Die Zahlen, deren Abstand zu Null gleich 4 ist, sind +4 und -4.
4 4
|<------------->|<------------->|
|---|---|---|---|---|---|---|---|---|---|---|---|---|---|
-4 0 +4
Die Standardfunktion zur Berechnung des Betrages ergibt den Betrag des Argumentwertes, also den Abstand des Argumentwertes zur Zahl Null. Dies ist der Argumentwert selber, falls der Argumentwert positiv ist oder seine Gegenzahl, falls er negativ ist.
Übungsfrage Wenn x und y zwei Zahlen sind, wie kann man dann mithilfe von Grundrechenarten und der Betragsfunktion deren Abstand (also ihre Entfernung) schreiben?
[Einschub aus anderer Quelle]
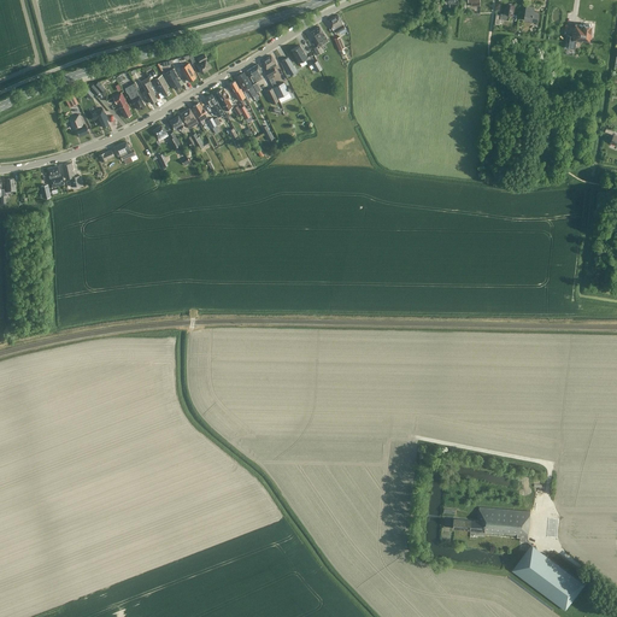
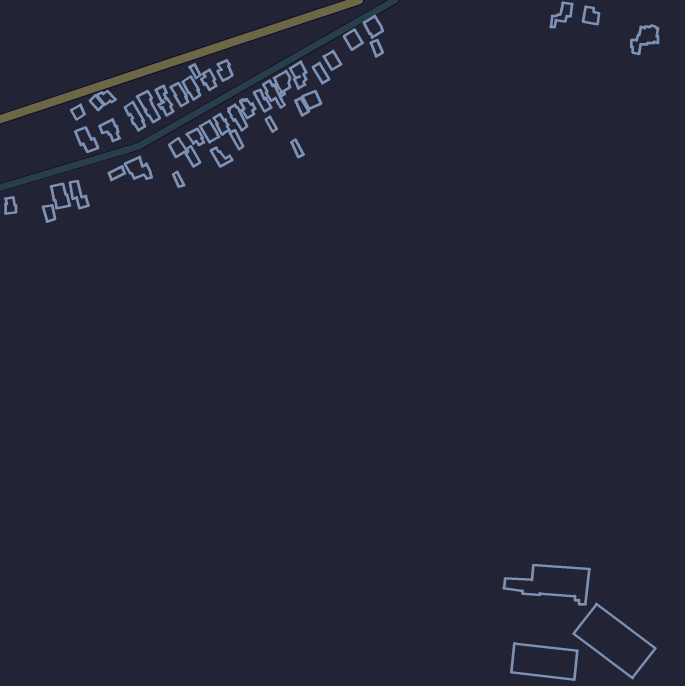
building: none -> [512,643,577,680]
Hinweis: Der Abstand ist immer eine nichtnegative Zahl.
Zusatzfrage Kann der Abstand auch nur mit den Grundrechenarten geschrieben werden?
Zusatzaufgaben
Wenn die folgenden Abbildungen so definiert sind, wie in der Mathematik allgemein üblich, welchen Wert haben dann die folgenden Ausdrücke?
Ausdrückesin( 0 )
cos( 0 )
log( 1 )
Schreiben Sie Ausdrücke für: „der Sinus von 0“, „der Sinus des Cosinuses von 0“ und „der Sinus des Sinuses von 0“!
Wenn man diese drei Abbildungen in einer Programmiersprache anbietet, welchen Typ sollten sie dann haben?
Welchen Typ könnte eine Abbildung haben, die eine Zahl so rundet, daß sie keine Nachkommastellen mehr hat?
Die Abbildung "positive" soll angeben, ob das Argument eine positive Zahl ist. Welcher Datentyp wäre passend für das Ergebnis dieser Abbildung?
Wenn x ein Winkel in Grad ist (d.h. ein rechter Winkel sind z.B. 90) und die Abbildung "sin" aber ein Argument in der Einheit Radiant erwartet (d.h. sin( π/2 ) = 1), welcher Ausdruck ist dann der Sinus des Winkels x ? D.h., wenn x z.B. gleich 90 ist, dann soll gelten sin( … x … )= 1.
Anmerkungen
Richard Dedekind (1831–1916) benutzte in einem Entwurf von „Was sind und was sollen die Zahlen?“ (1888) zunächst die Schreibweise "x |f " für die Anwendung der Abbildung "f " auf das Argument "x ". Hier kann man noch deutlicher als bei der Klammerschreibweise "f (x )" erkennen, daß die Abbildungsanwendung ein Operator ist (hier "|"). Es ist überraschend, wie die Schreibweise "x |f |g " dann an die Schreibweise der UNIX -shell erinnert. Die Schreibweise "f (x )" geht wohl auf Leonhard Euler (1707–1783) zurück.
In der Mathematik bezeichnet man Abbildungen auch als „Funktionen“. (Die genauen Definitionen unterscheiden sich von Autor zu Autor.) In diesem Text wird die Verwendung des Begriffes „Funktion“ für „Abbildung“ vermieden, da in einigen Programmiersprachen Aufrufbares als „Funktion“ bezeichnet wird, auch wenn es sich dabei gar nicht um eine Abbildung handelt. Daher könnte die Verwendung des Begriffes „Funktion“ in Zusammenhang mit solchen Programmiersprachen zu Mißverständnissen führen, so daß in diesem Text das Wort „Abbildung“ verwendet wird, um sich auf den mathematischen Begriff zu beziehen.